Pub Date: March 15th, 2006
ISBN: 0-9634830-1-3

A journalist recounts the triumphs and failures of a long, eventful life through a series of letters.

One of the more interesting ways to witness the effect of time on political and social mores is through a chronicle of personal correspondence. As email and text messaging have relegated letters to the status of quaint relics, Garrigues’s book serves as a reminder that letter-writing was at one time equal parts art form and means of communication. The author’s father, Charles Harris “Brick” Garrigues, was a California journalist, writer, would-be novelist and lover of women.
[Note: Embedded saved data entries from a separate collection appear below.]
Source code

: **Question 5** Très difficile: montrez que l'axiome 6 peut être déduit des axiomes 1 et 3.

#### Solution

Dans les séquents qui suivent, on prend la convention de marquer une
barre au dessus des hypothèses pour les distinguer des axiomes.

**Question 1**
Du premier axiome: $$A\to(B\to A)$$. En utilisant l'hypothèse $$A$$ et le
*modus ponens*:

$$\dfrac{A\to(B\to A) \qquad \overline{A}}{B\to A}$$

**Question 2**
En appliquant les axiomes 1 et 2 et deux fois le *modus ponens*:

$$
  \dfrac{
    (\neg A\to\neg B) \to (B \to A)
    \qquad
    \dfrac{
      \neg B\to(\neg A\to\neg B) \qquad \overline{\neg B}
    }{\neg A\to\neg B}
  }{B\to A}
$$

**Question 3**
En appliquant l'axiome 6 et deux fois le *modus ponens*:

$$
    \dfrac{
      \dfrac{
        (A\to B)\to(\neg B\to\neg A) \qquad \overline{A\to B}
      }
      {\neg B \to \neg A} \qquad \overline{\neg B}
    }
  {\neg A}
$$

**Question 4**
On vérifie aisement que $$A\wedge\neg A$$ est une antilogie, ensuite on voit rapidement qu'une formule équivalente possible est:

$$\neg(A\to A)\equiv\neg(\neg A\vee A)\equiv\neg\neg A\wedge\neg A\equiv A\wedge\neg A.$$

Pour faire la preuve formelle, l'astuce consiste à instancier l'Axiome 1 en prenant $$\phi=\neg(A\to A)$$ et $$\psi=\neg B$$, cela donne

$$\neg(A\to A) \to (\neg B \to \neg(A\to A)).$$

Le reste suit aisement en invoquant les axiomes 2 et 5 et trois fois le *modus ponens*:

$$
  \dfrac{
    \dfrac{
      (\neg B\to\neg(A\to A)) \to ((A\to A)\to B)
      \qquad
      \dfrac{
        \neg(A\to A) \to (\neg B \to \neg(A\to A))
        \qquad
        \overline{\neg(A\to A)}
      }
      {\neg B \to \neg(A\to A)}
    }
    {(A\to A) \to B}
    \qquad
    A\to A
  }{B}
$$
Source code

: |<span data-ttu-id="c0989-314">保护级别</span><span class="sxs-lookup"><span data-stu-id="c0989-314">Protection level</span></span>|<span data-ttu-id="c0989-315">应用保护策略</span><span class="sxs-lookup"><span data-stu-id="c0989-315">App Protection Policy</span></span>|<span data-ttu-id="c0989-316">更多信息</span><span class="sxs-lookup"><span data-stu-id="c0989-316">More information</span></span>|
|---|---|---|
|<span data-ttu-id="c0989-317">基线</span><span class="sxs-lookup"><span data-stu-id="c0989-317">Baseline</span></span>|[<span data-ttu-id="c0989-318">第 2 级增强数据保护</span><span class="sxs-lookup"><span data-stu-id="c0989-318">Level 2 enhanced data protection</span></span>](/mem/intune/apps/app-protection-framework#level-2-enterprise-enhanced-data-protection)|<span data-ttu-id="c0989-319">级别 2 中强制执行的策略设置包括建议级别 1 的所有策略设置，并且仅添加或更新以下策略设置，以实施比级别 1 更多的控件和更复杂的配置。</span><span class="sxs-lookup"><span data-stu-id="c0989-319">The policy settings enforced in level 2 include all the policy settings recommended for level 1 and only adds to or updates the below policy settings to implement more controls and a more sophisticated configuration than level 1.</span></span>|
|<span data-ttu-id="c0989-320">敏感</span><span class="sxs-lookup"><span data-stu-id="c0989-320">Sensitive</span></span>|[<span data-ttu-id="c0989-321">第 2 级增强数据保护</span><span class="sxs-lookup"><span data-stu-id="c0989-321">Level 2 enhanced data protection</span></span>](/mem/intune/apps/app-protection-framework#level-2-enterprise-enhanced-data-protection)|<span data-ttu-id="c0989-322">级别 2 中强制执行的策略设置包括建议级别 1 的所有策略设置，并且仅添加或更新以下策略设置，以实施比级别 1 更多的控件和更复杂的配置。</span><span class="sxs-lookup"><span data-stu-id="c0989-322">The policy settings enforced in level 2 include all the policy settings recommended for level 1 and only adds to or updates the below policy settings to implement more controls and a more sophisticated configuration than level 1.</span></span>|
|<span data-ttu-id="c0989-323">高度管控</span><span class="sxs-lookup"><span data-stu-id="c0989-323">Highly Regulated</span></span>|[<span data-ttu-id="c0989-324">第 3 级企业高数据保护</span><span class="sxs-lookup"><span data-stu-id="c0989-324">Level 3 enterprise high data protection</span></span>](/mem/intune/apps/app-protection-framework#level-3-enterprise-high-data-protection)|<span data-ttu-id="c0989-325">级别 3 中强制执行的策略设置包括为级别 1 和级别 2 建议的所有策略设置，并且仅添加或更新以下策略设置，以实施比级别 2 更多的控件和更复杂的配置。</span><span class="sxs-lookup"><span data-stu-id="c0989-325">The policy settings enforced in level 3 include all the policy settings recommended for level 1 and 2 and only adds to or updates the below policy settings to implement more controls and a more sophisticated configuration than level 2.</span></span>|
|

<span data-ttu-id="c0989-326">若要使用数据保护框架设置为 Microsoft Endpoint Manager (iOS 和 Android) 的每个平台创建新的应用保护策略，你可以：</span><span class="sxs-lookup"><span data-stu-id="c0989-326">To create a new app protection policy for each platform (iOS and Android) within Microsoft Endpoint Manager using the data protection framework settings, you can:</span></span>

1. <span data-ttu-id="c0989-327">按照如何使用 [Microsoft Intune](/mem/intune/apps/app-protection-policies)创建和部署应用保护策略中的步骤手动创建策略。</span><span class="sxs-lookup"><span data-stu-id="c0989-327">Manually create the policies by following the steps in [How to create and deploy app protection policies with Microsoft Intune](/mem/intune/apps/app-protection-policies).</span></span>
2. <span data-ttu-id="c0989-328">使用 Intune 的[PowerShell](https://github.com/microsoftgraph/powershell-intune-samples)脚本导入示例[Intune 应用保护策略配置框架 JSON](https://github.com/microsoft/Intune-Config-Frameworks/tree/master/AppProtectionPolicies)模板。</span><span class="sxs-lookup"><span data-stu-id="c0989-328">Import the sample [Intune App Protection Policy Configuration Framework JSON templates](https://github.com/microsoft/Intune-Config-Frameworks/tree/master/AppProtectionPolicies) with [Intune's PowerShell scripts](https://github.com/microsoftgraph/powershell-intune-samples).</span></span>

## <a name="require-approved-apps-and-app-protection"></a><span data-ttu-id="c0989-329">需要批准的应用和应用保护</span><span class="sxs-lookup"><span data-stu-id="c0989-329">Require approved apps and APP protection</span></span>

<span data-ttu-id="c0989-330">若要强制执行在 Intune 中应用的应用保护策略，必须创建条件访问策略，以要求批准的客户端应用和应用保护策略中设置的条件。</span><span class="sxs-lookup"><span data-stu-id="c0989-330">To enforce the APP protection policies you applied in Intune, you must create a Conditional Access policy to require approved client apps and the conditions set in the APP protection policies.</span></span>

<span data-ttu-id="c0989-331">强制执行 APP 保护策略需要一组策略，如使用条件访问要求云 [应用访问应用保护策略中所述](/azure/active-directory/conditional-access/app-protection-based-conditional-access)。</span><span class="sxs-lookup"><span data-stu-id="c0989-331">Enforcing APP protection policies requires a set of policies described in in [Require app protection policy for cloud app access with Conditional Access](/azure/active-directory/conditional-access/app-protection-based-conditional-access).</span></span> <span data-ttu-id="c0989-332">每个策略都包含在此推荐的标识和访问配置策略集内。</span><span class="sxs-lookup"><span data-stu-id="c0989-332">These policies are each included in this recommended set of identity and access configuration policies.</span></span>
In this compendium of letters, which dates back to the 1920s and extends through 1973 (the year before Brick’s death), a riveting tale unfolds as Brick romances numerous women, hops from newspaper to newspaper, has children and struggles in vain to complete an autobiographical novel, a task that would consume many years but never quite reach completion. The bulk of Brick’s letters were written to Fanny Strassman, an intellectual he met in the ’20s who would become his literary agent, though 42 years would pass between their initial days together and their next meeting. Alongside this correspondence are letters to Brick’s children, various friends and a few ex-lovers, including Dickie, Brick’s first wife (and the author’s mother). Interspersed with these epistles are the author’s remembrances, some of Brick’s articles, and passages from his unpublished novel, Many a Glorious Morning. The novel fragments lack the lively punch of Brick’s letters, and the excision of a few of the less interesting missives might have moved the proceedings along at a brisker pace. Nevertheless, with Brick’s letters combining the acute observatory powers of a lifelong newshound with the uncertainty of a brilliant but flawed man, historical events such as the Depression, red-hunting government committees and anti-war protests are rendered with bold, vivid strokes.

A fascinating, if slightly uneven, slice of Americana.